Newsletter: Receba notificações por email de novos textos publicados:

domingo, 25 de janeiro de 2026

LEITURAS MARGINAIS

UM CONSELHO DA PAZ CONSTRUÍDO SOBRE OS ESCOMBROS DE GAZA
Michael Taylor, The AIMN. Trad. O’Lima.

Cartoon: Becs

Há momentos na política em que a linguagem se distancia tanto da realidade que passa do cinismo à farsa. A nomeação do primeiro-ministro israelita Benjamin Netanyahu para o chamado «Conselho da Paz» de Donald Trump para Gaza é um desses momentos.

Netanyahu não é uma parte interessada neutra. Não é um participante relutante arrastado para um conflito trágico. É o líder que supervisionou a destruição sistemática de Gaza: dezenas de milhares de civis mortos, bairros inteiros eliminados, hospitais arrasados, universidades bombardeadas e uma população deliberadamente privada de comida, água, abrigo e esperança. É também alvo de um mandado de prisão do Tribunal Penal Internacional por alegados crimes de guerra e crimes contra a humanidade.

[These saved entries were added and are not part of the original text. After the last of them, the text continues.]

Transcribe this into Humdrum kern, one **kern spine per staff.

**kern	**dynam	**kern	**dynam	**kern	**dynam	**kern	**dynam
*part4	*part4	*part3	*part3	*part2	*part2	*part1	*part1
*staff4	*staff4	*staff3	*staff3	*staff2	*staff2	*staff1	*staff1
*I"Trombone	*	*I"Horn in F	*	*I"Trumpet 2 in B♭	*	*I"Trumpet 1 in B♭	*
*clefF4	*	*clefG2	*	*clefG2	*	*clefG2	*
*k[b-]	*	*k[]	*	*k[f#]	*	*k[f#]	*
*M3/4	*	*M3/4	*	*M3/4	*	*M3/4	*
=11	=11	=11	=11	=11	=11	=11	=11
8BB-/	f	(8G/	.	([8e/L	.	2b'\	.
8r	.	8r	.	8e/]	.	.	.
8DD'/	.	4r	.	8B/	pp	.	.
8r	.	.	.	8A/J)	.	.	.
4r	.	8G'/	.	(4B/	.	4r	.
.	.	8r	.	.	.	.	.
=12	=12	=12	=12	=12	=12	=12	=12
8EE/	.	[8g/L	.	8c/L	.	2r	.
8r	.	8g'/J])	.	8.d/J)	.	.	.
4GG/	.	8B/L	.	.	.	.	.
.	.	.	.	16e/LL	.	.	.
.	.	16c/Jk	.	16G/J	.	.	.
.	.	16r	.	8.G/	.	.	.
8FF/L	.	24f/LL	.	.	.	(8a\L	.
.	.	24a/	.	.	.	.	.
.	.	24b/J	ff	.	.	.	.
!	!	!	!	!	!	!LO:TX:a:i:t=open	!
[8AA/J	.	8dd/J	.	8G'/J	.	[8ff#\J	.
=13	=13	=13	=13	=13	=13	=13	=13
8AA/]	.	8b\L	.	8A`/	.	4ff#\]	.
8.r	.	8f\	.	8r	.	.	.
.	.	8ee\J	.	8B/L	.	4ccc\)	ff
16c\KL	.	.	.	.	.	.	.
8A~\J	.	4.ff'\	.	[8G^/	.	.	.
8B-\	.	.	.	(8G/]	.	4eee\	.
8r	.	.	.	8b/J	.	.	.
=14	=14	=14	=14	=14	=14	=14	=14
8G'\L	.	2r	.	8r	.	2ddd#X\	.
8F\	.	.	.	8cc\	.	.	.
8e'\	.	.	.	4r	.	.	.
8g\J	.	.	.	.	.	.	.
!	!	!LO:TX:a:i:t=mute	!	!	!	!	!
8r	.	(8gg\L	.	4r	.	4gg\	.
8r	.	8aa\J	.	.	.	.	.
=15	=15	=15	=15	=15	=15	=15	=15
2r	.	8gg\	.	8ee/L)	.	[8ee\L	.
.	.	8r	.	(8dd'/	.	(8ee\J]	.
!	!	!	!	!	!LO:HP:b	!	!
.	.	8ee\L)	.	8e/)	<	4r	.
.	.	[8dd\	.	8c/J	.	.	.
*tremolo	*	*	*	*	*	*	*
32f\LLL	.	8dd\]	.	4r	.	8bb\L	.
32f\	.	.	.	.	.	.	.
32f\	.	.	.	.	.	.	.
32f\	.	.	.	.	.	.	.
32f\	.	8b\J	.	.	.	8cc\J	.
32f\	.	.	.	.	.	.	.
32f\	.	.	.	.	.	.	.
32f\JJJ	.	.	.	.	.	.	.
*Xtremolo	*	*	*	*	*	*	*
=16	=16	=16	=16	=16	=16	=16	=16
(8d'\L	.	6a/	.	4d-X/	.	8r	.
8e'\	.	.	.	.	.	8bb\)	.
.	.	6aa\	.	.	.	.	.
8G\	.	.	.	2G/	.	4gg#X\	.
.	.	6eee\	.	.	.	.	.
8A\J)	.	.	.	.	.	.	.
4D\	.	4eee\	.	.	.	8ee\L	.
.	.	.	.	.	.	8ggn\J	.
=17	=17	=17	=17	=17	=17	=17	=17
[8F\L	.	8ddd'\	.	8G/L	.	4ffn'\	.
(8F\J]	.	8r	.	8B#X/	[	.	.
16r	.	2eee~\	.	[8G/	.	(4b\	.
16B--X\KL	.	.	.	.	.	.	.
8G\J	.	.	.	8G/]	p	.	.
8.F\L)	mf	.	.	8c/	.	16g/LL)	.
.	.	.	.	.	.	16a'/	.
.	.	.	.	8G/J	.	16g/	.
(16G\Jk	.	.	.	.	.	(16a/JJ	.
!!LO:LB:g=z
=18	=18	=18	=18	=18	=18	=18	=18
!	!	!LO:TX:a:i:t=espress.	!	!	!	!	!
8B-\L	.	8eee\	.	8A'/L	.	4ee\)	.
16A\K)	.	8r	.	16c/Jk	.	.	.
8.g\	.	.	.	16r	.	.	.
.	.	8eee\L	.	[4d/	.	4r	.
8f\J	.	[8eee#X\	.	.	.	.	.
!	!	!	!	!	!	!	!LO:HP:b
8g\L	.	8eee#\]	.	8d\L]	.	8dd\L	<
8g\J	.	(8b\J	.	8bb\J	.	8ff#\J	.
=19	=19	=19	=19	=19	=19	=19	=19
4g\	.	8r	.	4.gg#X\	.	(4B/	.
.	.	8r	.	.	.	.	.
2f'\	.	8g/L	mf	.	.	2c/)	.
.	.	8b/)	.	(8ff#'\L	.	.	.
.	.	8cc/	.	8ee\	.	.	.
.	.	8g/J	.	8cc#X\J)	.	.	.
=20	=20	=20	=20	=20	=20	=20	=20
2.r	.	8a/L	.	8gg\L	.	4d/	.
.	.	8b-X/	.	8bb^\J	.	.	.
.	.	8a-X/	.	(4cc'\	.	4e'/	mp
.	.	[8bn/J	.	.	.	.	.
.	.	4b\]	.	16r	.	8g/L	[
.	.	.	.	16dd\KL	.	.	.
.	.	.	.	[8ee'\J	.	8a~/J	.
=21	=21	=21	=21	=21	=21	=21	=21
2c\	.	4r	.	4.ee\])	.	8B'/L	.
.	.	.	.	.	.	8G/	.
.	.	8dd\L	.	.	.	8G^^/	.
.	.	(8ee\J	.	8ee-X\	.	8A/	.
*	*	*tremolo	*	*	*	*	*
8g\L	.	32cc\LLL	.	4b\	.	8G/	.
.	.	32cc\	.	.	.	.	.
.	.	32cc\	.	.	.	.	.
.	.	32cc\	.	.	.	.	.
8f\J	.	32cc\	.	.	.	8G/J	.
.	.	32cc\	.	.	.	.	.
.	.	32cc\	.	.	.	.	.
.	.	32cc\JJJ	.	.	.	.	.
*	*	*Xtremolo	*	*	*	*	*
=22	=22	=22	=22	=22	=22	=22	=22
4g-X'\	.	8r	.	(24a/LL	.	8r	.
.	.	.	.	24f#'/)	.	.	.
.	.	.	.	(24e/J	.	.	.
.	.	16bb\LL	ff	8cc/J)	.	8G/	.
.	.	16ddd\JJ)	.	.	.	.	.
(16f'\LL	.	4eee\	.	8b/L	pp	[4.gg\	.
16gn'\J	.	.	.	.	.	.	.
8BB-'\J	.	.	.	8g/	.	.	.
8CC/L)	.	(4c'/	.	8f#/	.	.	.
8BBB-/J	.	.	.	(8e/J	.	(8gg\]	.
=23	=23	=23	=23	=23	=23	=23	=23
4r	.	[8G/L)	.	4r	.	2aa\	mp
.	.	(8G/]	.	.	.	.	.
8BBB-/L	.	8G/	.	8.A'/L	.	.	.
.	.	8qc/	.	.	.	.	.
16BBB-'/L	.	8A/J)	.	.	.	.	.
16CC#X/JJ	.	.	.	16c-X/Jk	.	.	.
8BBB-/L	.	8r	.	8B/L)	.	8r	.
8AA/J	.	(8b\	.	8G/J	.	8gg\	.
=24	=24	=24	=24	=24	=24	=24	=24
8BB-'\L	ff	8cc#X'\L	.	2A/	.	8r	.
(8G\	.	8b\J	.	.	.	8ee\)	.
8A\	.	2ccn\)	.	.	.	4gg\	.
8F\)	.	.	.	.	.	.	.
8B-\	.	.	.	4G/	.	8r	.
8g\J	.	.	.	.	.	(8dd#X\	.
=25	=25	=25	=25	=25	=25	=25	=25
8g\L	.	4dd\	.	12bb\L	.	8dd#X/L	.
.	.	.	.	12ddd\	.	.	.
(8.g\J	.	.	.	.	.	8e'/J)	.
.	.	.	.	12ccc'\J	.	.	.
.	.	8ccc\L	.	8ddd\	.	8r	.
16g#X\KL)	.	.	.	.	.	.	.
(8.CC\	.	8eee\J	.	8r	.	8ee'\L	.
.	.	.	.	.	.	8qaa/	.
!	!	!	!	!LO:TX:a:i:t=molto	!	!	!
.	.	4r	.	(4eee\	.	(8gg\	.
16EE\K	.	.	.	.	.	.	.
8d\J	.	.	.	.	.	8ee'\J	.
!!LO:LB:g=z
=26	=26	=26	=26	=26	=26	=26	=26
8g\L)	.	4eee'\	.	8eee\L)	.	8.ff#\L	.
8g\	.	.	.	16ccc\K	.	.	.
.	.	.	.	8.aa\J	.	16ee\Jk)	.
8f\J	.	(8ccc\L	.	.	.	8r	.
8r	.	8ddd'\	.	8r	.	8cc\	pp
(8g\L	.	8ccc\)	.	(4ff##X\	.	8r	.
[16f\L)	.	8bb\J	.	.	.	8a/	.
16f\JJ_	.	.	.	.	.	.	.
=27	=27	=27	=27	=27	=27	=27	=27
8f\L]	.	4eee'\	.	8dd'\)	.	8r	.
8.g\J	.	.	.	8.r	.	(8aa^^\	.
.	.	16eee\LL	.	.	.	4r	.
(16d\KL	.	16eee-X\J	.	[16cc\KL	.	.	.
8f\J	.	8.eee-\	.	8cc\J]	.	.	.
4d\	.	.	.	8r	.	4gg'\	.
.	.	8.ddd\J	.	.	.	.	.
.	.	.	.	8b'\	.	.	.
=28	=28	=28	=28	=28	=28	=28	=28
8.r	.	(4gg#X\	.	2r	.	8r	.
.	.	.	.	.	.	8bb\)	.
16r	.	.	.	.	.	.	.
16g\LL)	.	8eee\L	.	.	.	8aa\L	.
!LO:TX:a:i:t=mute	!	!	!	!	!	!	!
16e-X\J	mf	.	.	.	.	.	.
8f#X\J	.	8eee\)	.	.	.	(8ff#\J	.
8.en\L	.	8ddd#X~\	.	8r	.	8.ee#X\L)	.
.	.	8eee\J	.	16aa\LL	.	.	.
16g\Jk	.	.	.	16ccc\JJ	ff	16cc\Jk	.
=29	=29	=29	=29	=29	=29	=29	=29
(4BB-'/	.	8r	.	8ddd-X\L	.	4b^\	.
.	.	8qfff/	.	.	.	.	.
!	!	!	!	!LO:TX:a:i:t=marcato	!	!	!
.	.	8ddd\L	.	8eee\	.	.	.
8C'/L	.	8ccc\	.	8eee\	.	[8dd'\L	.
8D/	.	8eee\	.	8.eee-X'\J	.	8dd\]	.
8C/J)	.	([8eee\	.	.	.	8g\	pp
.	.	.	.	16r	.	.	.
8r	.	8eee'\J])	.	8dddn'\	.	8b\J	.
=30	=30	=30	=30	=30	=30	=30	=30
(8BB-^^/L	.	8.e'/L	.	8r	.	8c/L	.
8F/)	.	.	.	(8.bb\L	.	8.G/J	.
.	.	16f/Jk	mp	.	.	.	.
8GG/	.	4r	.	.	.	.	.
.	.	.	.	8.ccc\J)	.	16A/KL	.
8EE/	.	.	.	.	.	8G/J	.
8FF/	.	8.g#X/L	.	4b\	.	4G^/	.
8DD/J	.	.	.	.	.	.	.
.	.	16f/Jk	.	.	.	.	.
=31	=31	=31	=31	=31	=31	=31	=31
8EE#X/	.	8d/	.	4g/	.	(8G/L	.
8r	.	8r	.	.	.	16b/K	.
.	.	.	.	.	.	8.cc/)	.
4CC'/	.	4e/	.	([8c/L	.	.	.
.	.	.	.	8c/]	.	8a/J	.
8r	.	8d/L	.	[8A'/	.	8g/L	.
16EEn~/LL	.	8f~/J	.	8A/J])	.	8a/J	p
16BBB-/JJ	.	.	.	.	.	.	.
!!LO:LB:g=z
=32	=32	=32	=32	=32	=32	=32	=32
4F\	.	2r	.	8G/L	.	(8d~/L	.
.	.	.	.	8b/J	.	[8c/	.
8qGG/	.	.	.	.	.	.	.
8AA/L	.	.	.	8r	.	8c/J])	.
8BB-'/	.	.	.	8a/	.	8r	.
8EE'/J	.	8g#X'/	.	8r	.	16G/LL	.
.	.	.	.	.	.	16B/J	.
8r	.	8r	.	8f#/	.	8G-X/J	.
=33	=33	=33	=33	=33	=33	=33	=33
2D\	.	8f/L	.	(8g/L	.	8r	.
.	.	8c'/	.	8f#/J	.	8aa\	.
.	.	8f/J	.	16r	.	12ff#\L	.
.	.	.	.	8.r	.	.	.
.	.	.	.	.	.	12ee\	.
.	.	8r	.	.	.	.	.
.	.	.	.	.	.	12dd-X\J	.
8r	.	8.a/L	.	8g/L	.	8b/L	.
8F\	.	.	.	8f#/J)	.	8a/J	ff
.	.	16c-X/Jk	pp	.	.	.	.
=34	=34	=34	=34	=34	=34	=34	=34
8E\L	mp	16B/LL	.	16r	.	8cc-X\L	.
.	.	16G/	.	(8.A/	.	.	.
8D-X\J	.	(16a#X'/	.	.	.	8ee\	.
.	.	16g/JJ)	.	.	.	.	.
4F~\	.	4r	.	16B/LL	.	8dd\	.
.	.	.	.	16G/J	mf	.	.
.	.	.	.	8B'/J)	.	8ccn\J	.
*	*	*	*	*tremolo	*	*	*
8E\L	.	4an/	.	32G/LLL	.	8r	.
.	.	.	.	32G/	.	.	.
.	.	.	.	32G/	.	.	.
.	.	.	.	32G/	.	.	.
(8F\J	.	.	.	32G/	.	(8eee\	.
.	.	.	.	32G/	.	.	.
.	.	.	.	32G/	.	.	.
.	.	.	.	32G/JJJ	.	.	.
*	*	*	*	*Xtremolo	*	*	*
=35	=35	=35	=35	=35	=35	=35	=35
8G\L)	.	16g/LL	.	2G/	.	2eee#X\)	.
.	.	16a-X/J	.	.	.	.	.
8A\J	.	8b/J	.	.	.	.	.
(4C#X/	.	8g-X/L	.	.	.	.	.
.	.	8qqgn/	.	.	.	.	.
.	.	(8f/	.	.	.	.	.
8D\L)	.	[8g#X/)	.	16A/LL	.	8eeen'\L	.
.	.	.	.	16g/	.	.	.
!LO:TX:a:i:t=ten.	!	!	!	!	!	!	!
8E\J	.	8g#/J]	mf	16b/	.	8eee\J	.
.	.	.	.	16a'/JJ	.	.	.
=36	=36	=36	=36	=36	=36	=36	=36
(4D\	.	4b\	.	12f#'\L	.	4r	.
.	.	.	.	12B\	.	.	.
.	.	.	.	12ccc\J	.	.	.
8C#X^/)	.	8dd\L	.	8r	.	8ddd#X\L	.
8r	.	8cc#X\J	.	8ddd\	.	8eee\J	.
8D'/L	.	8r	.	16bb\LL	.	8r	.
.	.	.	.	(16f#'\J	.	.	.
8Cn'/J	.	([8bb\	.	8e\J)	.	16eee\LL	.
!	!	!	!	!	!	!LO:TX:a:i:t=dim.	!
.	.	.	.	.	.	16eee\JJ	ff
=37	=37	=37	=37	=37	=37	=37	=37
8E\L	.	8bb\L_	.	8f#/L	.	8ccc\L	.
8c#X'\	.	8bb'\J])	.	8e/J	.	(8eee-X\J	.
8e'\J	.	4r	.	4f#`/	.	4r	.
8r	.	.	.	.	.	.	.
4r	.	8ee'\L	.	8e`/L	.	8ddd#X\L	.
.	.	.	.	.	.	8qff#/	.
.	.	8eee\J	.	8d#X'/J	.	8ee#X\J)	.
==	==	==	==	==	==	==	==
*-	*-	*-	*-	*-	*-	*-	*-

O facto de Israel ter rejeitado essas acusações ou de as ter descartado como políticas não vem ao caso. Os tribunais existem precisamente porque os infratores raramente aceitam a responsabilidade pela suas próprias ações. A questão não é se Netanyahu concorda com as acusações, mas se os fatos concretos as sustentam. E sustentam.

O direito internacional define genocídio não por slogans ou analogias históricas, mas por ações e intenções. Matar membros de um grupo protegido. Causar danos físicos ou mentais graves. Infligir deliberadamente condições de vida calculadas para provocar a destruição total ou parcial de um grupo. Gaza hoje carrega a marca inconfundível de cada um desses elementos. Acrescente-se a isso a retórica repetida e desumanizante de altos funcionários israelitas – palestinianos descritos como “animais humanos”, Gaza referida como algo a ser “arrasada”, “apagada” ou esvaziada – e a alegação de que se trata apenas de uma campanha militar infeliz, mas legal, desmorona sob seu próprio peso.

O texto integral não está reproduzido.